━━ 本文抜粋 ━━
またこの「霊の書」では、死の過程の中での霊の心境を聞かれて、島流しの刑期をようやく終えて、これで自由の身になれると思ってワクワクしている、と言った表現をしているところがある。地球を流刑の地に擬(なぞら)えているのである。確かに地上界が太陽系の中でも下から数えた方が早いほど低級な惑星であることは、高等な霊界通信の一致するところであるが、流刑の島に擬えたのは私も初めてお目にかかった。

翻訳を進めながら私は、こうした冷徹ともいうべき態度、日本流の言い方をすれば“一刀両断に切って捨てる”ような酷しさは一体どこからくるのだろうかと考えた。

霊団はアウグスティヌスやソクラテス、プラトン、ヨハネ、パウロなどの古代霊を除いて大半は中世から近代に活躍したフランス人で、統括霊が“聖(セント)ルイ”と称されたルイ王朝の第九世である。

ルイ九世は歴代の王の中でも“理想像”とされるほど傑出した人物だったようで、学問と芸術の振興にも力を入れている。十三世紀の人物であるが、聖アウグスティヌスやソクラテスなどの大人物を従えた霊団を指揮するほどの霊格をそなえていたのであろう。

地上の交霊会の司会者として最終的にこの二冊の大著を編纂することになったカルデックも、出生前から霊団との打ち合わせができていたはずで、その使命は十分に果たしたと言えるのではなかろうか。不遇だった時代に多くの教育書や道徳書、とくに本書にも出ているフェヌロンの著作をドイツ語に翻訳していることも、霊団側の配慮であろう。
━━━
━━ 記録一覧 ━━
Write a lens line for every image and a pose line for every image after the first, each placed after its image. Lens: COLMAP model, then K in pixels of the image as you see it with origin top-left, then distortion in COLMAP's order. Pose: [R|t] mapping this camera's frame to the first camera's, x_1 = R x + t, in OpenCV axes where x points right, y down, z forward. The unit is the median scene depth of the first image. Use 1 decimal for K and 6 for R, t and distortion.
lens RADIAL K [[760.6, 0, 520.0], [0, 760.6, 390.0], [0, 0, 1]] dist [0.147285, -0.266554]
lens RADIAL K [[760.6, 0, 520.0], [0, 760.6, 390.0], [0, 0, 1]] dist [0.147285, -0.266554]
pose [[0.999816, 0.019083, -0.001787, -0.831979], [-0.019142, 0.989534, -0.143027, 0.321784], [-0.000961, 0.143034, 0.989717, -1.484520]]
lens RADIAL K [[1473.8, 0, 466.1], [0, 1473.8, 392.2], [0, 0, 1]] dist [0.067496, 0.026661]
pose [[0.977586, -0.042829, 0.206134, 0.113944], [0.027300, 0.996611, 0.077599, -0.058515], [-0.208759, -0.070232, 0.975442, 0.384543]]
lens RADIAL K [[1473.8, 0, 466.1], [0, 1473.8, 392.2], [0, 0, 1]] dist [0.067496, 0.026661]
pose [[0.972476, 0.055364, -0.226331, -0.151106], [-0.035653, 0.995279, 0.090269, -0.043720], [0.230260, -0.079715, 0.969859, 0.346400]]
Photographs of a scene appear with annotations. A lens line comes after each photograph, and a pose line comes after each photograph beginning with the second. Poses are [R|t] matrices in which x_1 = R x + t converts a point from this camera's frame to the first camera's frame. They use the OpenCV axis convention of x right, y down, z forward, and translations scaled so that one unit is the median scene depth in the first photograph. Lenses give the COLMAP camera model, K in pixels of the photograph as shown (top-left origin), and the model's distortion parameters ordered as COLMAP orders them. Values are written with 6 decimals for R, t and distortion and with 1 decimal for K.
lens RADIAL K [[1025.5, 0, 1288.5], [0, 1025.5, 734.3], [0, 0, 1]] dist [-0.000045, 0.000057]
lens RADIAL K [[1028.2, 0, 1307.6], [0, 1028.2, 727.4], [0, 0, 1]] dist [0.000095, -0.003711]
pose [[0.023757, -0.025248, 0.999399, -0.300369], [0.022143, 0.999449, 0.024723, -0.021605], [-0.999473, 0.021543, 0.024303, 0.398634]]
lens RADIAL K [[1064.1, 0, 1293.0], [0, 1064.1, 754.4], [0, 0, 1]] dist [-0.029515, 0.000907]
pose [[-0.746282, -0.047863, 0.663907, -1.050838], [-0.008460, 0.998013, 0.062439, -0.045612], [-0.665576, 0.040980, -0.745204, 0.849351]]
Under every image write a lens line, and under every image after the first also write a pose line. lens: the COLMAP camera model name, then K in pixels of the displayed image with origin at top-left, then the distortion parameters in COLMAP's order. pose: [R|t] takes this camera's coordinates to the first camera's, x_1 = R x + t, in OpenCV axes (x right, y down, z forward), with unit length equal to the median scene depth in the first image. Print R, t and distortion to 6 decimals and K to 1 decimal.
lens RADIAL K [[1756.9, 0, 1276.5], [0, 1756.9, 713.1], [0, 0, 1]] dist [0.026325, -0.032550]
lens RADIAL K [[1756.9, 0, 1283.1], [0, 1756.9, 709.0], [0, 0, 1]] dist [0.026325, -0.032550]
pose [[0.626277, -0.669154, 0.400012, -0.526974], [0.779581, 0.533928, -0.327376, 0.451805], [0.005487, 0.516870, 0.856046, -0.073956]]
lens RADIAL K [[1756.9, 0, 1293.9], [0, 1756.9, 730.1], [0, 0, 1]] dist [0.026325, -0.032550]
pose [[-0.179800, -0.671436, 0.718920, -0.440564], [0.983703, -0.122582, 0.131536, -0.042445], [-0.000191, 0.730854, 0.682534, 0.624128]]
━━━
## 次の問いに答えよ
1. 「霊の書」を扱った本文抜粋について、次の問いに答えよ。
(a) 「霊の書」の中で、霊は地球を何に擬えているか。
(b) 霊団の統括霊は誰か。
(c) カルデックがドイツ語に翻訳したとされるのは、とくに誰の著作か。
2. 本文抜粋で、霊団の中の古代霊として名前が挙げられている人物をすべて書き出せ。
3. 「霊の書」の霊団とカルデックについて述べた本文抜粋を、最後の文のあとから書き継げ。

## 解答
1.
(a) 流刑の地(島流しの刑に処された流刑の島)
(b) “聖(セント)ルイ”と称されたルイ王朝の第九世(ルイ九世)
(c) フェヌロン

2. アウグスティヌス、ソクラテス、プラトン、ヨハネ、パウロ

3.
問題は、モーゼスの場合と同じく、キリスト教神学を基盤とした人生観・宇宙観が根強かったことである。が、近代教育の父と言われるペスタロッチのもとで学び、その自由闊達な総合教育の理念に馴染んでいたのも霊団側の準備だったと私は見ているが、その彼にとってもスピリチュアリズム思想との出会いは驚天動地の革命的事件だったことであろう。
霊界通信の可能性に得心が行った後、キリスト教のドクマを中心に質疑応答が展開していったのは西洋人として当然のことで、本書にもそれが随所に見られるが、彼の質問を“しつこい”ものにしたもう一つの要素として、各地で催されている交霊会へ出席してみて、そのいい加減さを知ったことである。勢い自分が司会をする交霊会でも警戒心を強め、徹頭徹尾“疑ってかかる”態度に出るようになった。

霊的なことに関してはまず疑ってかかるという態度は大切であるが、それも度が過ぎると幼稚に響くようになる。私も“しつこいなぁ”と思い、内容的に重要性がないとみたものは削除した。

これほど高度な内容が盛り込まれていながら他の霊訓と少し感じが違うのは、そういう経緯から出ていると私は見ている。

さて二冊の著書に盛り込まれた通信に直接携わった霊は何人だったかというのも私の関心事の一つだった。出てきた氏名だけを数えれば二十四名であるが、本文の問答の中で署名が付いているのは聖ルイ、エラステス、フェヌロン、聖アウグスティヌス、プラトン、パウロ、ラメネイの七名だけである。他にも、いかにもフランスらしい氏名、例えばジャンヌ・ダルクやルソー、ナポレオンといったお馴染みの名が目白押しである。イエス・キリストまで登場している。

しかしカルデックはそれらを巻末に集めて批評を加え、適確に裁いている。その批評の中には日本の心霊関係者も反省材料とすべきものが少なくないので、二、三紹介しておきたい。

例えば“ナポレオン”からの通信を紹介したあとカルデックが次のようなコメントをしている。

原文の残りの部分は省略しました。